Print the data exactly as written, line for line, and leave its pictures behind.

Information provided below:

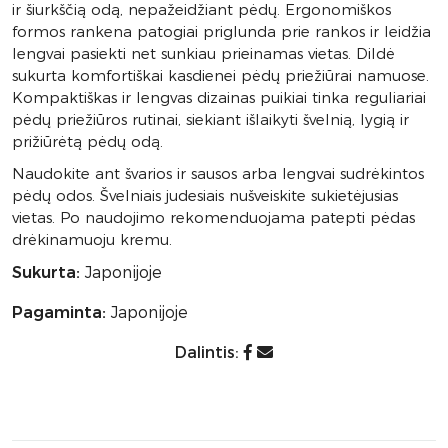
ir šiurkščią odą, nepažeidžiant pėdų. Ergonomiškos
formos rankena patogiai priglunda prie rankos ir leidžia
lengvai pasiekti net sunkiau prieinamas vietas. Dildė
sukurta komfortiškai kasdienei pėdų priežiūrai namuose.
Kompaktiškas ir lengvas dizainas puikiai tinka reguliariai
pėdų priežiūros rutinai, siekiant išlaikyti švelnią, lygią ir
prižiūrėtą pėdų odą.
Naudokite ant švarios ir sausos arba lengvai sudrėkintos
pėdų odos. Švelniais judesiais nušveiskite sukietėjusias
vietas. Po naudojimo rekomenduojama patepti pėdas
drėkinamuoju kremu.
Sukurta:
Japonijoje
Pagaminta:
Japonijoje
Dalintis:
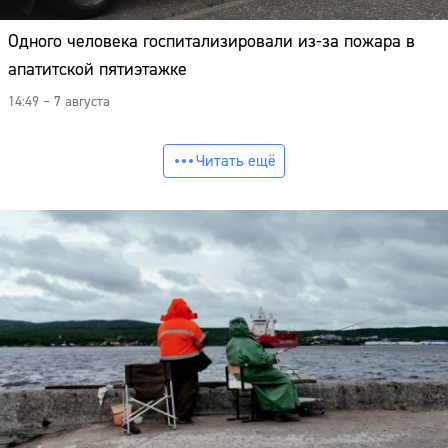
Одного человека госпитализировали из-за пожара в
апатитской пятиэтажке
14:49 – 7 августа
Читать ещё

End of Information provided.

_Answer box_.
ir šiurkščią odą, nepažeidžiant pėdų. Ergonomiškos
formos rankena patogiai priglunda prie rankos ir leidžia
lengvai pasiekti net sunkiau prieinamas vietas. Dildė
sukurta komfortiškai kasdienei pėdų priežiūrai namuose.
Kompaktiškas ir lengvas dizainas puikiai tinka reguliariai
pėdų priežiūros rutinai, siekiant išlaikyti švelnią, lygią ir
prižiūrėtą pėdų odą.
Naudokite ant švarios ir sausos arba lengvai sudrėkintos
pėdų odos. Švelniais judesiais nušveiskite sukietėjusias
vietas. Po naudojimo rekomenduojama patepti pėdas
drėkinamuoju kremu.
Sukurta:
Japonijoje
Pagaminta:
Japonijoje
Dalintis:
Одного человека госпитализировали из-за пожара в
апатитской пятиэтажке
14:49 – 7 августа
Читать ещё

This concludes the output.